Worried about attracting millennial clients? Forget them. Thinking about Generation X? Hold your horses, according to Melody Juge, a retirement planner who says that most Americans under the age of 50 have no need of financial advice.

Of course, Juge, president of Flat Rock, N.C.-based Life Income Wealth Management and advisor at hybrid RIA CoreCap Advisors, has never had any qualms about going against the grain during her 34 years of industry experience.

“If someone calls me for advice, that’s what I tell them,” Juge says. “Everyone I work with is over 50. My industry wants me to say that everybody needs an advisor, but I don’t think they do.”

By trying to push services on Generation Xers and millennials that they might not need, advisors risk causing more harm to the financial services industry’s image, Juge says.

“The industry is at a point where nobody trusts it anymore,” Juge says. “It’s all about numbers and assets under management, but we often forget that there are lives on the other side of those dollars.

Young people shouldn’t be burdened with the cares of financial planning, Juge says, unless they’ve accumulated a certain amount of wealth.

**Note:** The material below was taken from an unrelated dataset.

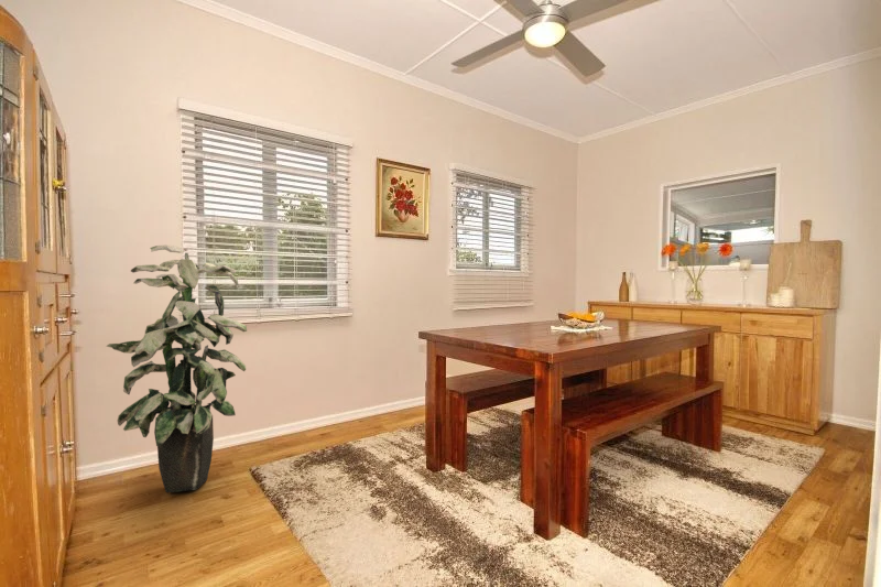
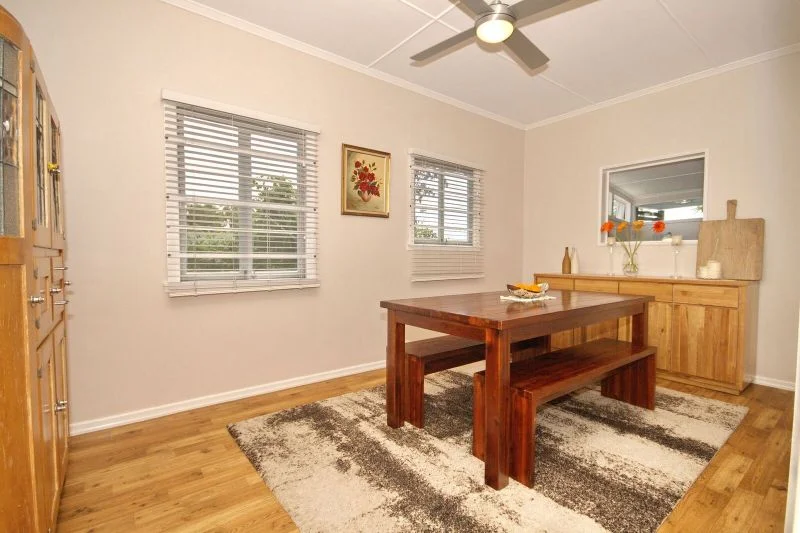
- indoor plant [106,244,248,493]
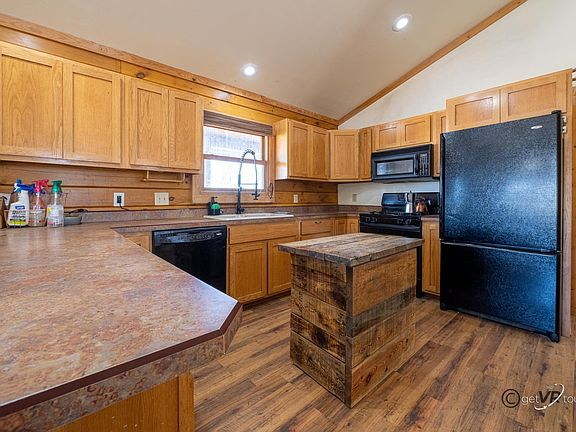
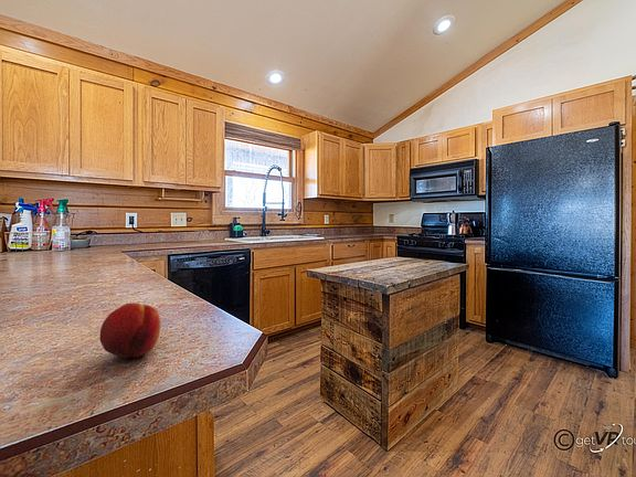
+ fruit [98,303,162,359]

“Why do you want to have a 20- or 30-something man or woman who is full of life, creativity and forward thinking to be focused on the end of their lives?” Juge asks. “In most cases, savings should be automated and out of mind.”

Encouraging millennials and their counterparts to find advisors may harm their ability to save.

“Advisors aren’t free,” Juge says. “When people are in their 20s and 30s and just starting to earn money, why would we want them to spend one to two percent paying for an advisor when they should be accumulating?”

Instead, Juge says that young people should be encouraged to take a do-it-yourself approach: contributing enough to a 401(k) to ensure an employer match and placing the rest of their savings into a Roth IRA using an actively managed, no-load mutual fund as its core holding.